When struggling with debt, bankruptcy is an option that you might consider. A way to start over financially and clear money owed to creditors, declaring bankruptcy might seem attractive when circumstances seem overwhelming. It isn’t for everyone though and before you make the decision, you should seek legal advice and read as much as you can about the process.
Eligibility for bankruptcy
There is more than one reason why declaring bankruptcy might not be for you. And, one of the factors you will need to consider is your ability to pay your debts. It could be that there is a better option for you. While you may be able to avoid foreclosure and repossession of your property, bankruptcy will affect your credit. It will also make it more difficult to get new loans or credit on good terms and could mean that you find yourself discriminated against in employment and when renting from a landlord. You should speak to both a debt counselor and an attorney to work through your options.
There are two types of bankruptcies that individuals with unmanageable debt usually explore. They are Chapter 7 and Chapter 13 bankruptcy, and which one you choose is dependent on your circumstances.
To apply under Chapter 7, your income has to either be below the state median or you will have to take a “means-test.” Your monthly net income over the previous 5-year period needs to be below $12, 475 or be less than 25% of your non-priority unsecured debt to qualify. There are statutory expense exemptions and special circumstances that will apply. A bankruptcy filed under Chapter 7 requires liquidation of most of your assets to pay off your debts and can take 3 to 6 months to be fully processed.
If you have a steady income or have failed the “means-test”, Chapter 13 offers the opportunity to create a monthly payment plan, discharged over a 3 to 5 year period. Chapter 13 bankruptcy can help you avoid foreclosure and repossession of property including your home and car. If you can pay your mortgage and have a reliable income, a Chapter 13 will force your lenders to accept certain payment terms, and once the payment period is over, you will no longer owe any of the dischargeable debts listed in your claim.
Filing for bankruptcy
Before you can file for bankruptcy you must read the “Notice to Consumer Debtors.” The notice will encourage you to use the services of a bankruptcy attorney and tell you about the “credit counseling” session you must attend before filing and the debtor education course you must complete after you have filed for bankruptcy.
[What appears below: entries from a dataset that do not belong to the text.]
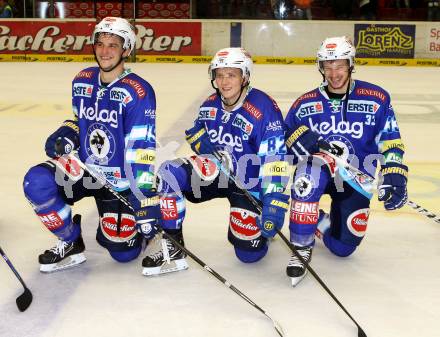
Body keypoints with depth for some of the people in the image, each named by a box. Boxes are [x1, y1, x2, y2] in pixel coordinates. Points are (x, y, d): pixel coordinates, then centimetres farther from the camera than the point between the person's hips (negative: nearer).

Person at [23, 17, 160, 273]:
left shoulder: (138, 92, -20)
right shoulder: (82, 81, 0)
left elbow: (141, 150, -25)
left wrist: (146, 199, -29)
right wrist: (67, 133, -6)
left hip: (120, 181, -5)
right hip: (85, 168, 5)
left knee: (124, 252, -2)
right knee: (37, 182, -23)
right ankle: (71, 243, -1)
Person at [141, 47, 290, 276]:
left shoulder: (264, 109, -21)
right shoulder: (210, 105, -1)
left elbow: (275, 161, -25)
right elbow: (195, 134, 14)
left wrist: (274, 203, -33)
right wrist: (209, 148, -11)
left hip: (248, 183, -4)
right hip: (215, 172, 5)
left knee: (249, 253, -12)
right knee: (169, 172, -22)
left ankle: (254, 225, 27)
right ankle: (173, 247, -12)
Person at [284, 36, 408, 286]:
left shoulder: (376, 99, -5)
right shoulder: (306, 104, -2)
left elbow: (390, 144, -3)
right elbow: (284, 138, -3)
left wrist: (394, 177, -16)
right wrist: (302, 138, -25)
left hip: (356, 180, 1)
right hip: (320, 172, -1)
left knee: (343, 247, -3)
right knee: (311, 169, -38)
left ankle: (324, 223, 36)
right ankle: (302, 248, -24)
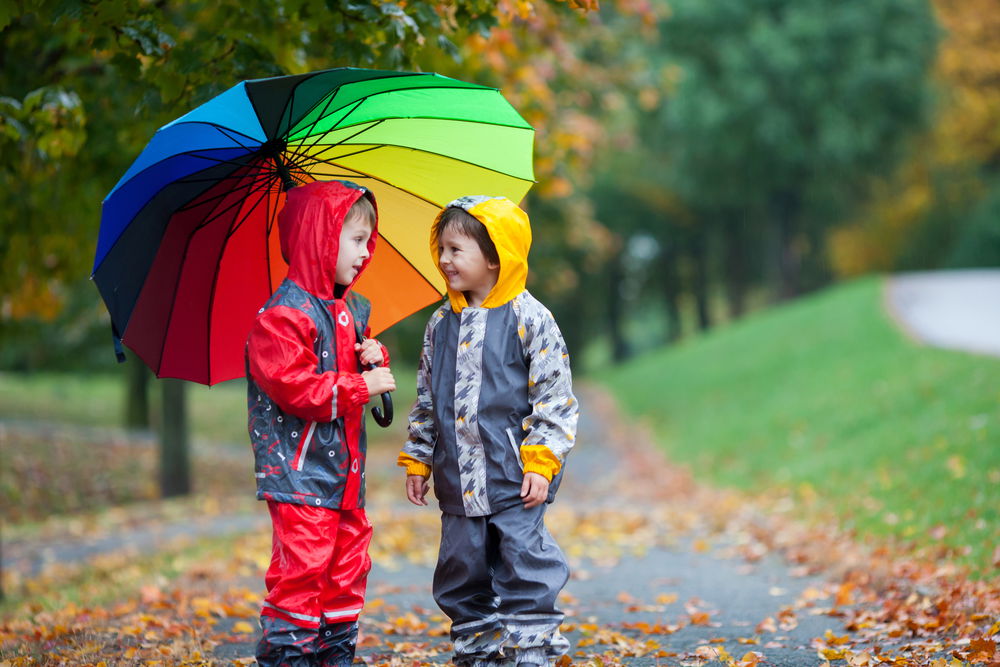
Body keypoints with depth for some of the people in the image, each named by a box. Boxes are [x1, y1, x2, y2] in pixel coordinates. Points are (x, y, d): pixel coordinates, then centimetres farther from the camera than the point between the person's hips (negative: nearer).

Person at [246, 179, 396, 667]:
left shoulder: (352, 310, 14)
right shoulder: (283, 314, -15)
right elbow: (291, 386, -23)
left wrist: (374, 358, 4)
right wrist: (360, 386, -19)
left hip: (344, 470, 9)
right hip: (298, 470, -9)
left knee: (348, 566, 13)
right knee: (301, 570, -8)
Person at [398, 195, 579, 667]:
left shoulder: (528, 319, -7)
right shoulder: (441, 324, 10)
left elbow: (555, 397, -7)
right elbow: (426, 400, 17)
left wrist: (541, 462, -13)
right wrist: (417, 460, 14)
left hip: (515, 480, -5)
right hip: (457, 480, 6)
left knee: (525, 567, -5)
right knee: (461, 572, 10)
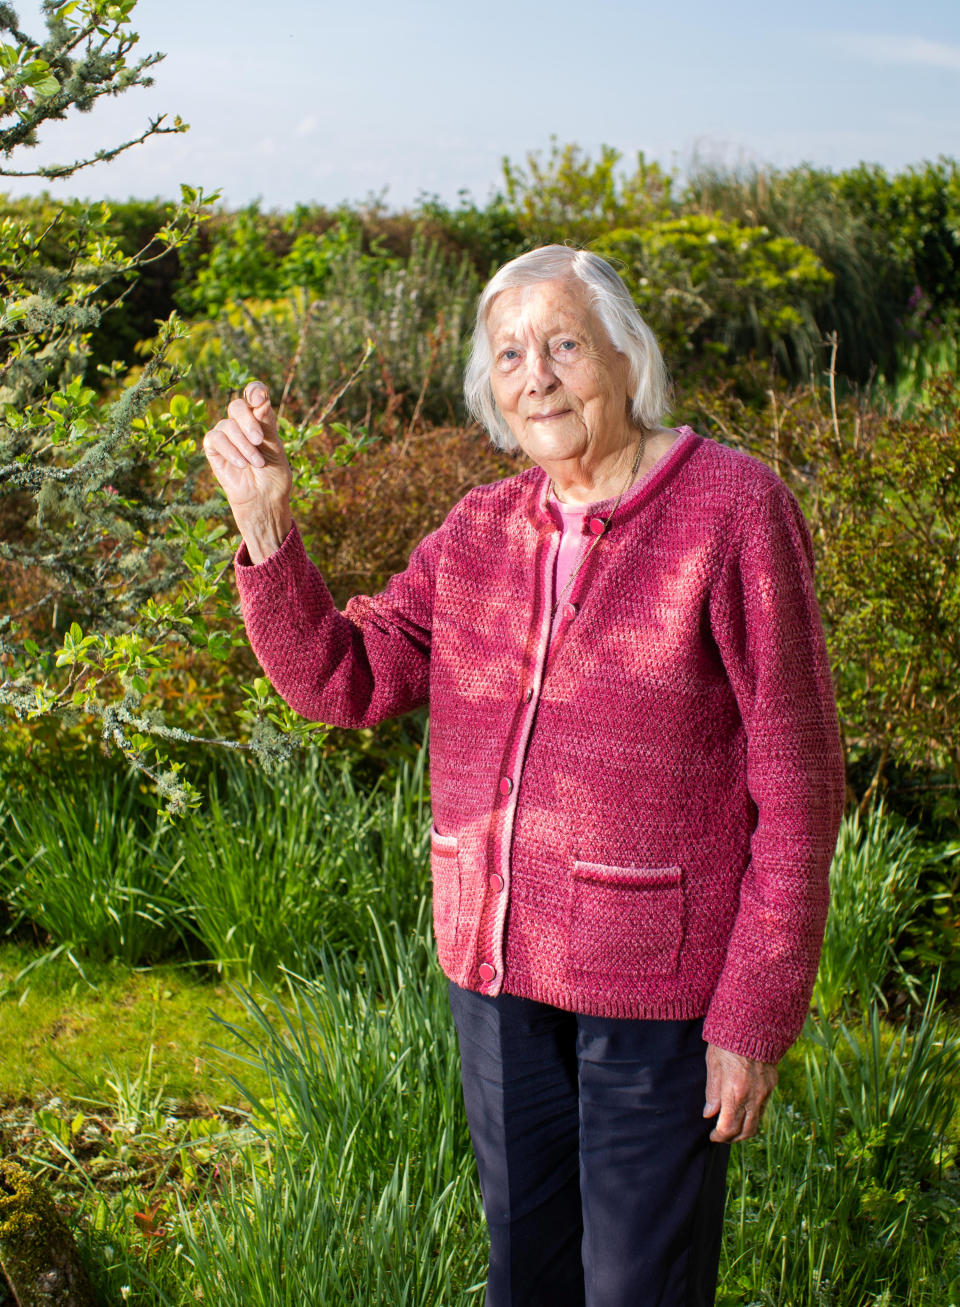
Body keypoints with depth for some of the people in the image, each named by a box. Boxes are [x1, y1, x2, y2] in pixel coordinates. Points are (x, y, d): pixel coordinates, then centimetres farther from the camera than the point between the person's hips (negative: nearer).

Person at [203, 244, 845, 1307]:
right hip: (501, 955, 5)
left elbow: (796, 778, -13)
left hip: (660, 971, -5)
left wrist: (757, 1014, -14)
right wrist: (265, 519, -14)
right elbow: (342, 678, 1)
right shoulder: (482, 531, 3)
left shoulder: (734, 510, -14)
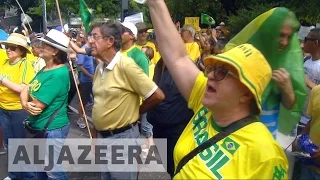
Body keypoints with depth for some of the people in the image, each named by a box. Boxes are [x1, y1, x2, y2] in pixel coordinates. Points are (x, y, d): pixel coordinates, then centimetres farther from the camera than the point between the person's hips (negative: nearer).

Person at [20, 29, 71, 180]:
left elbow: (37, 106, -24)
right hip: (38, 127, 9)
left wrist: (27, 103, -3)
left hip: (52, 129, -9)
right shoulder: (44, 69, 6)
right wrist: (25, 103, -17)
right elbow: (25, 90, 5)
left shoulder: (58, 74, -24)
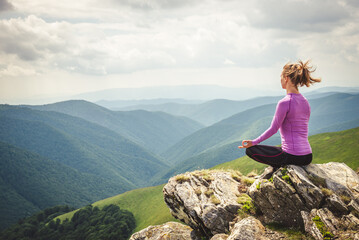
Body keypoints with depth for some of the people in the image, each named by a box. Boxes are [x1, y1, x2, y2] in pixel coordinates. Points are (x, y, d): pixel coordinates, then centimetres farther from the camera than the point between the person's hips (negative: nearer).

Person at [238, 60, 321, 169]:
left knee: (250, 150, 2)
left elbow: (273, 129, -10)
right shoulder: (305, 102, 11)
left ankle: (280, 167, -1)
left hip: (292, 156, -8)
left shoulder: (284, 102, -15)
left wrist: (254, 142, 1)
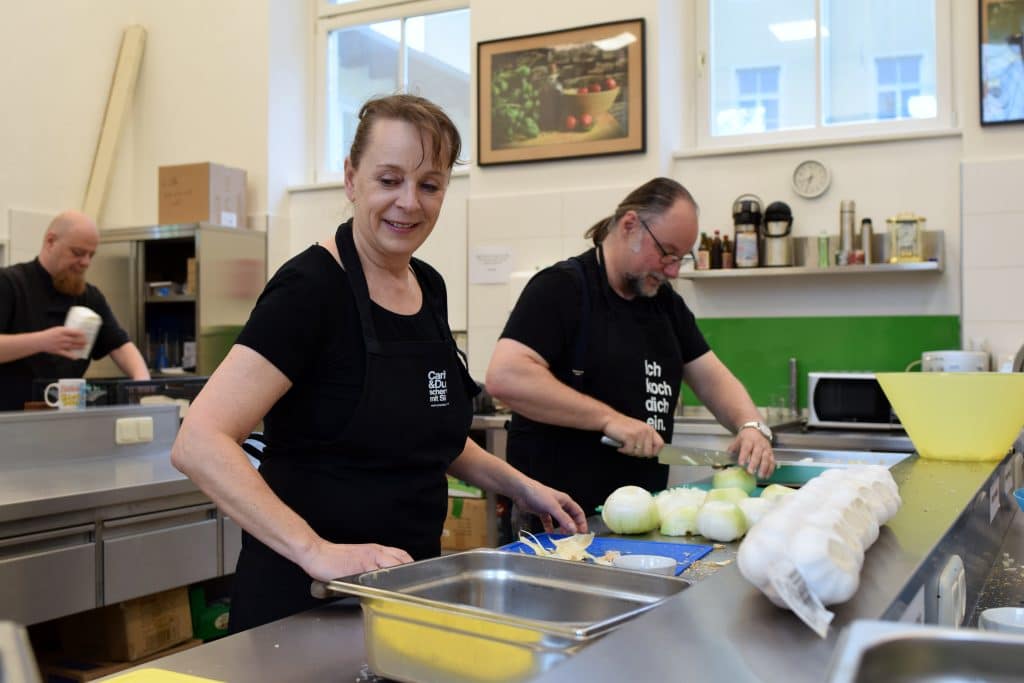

The notice details the different types of bankruptcies a person or business can file under and underscores the importance of completing paperwork honestly and completely. Failure to do so could result in a fine or imprisonment.
There are different forms to complete, including petition and schedules forms which give further information about your finances. Among the things you will need are:
– Copies of your credit report from three different credit bureaus (Equinox, Experian and Transunion)
– A detailed list of your up-to-date secured and unsecured debts, including those that are not on your credit file or are owed to private individuals
– A “Declaration of Homestead” which can help protect the equity in your home against unsecured creditors
You will also need to file your income tax return before you can file for bankruptcy and collect all the documents listed in the documents checklist.
The filing fee for Chapter 7 is $335, though this can be waived if you are on a low income, or broken down into 4 installments. The fee for Chapter 13 is $310 and this can also be broken down into 4 smaller payments.
Credit counseling and your debtor education course
You must get a certificate for completing credit counseling within 180 days of filing for bankruptcy. A Q&A session that must be undertaken by an approved non-profit credit counseling agency, this ensures that bankruptcy is right for you and takes anywhere from 45-90 minutes to complete.
Once you have filed your paperwork with the bankruptcy court, you will need to follow up the first session with a debtor education course. The course is designed to advise you on managing your personal finances after bankruptcy and takes approximately two hours to complete. Like credit counseling, you can do it on the telephone, in-person or on the Internet.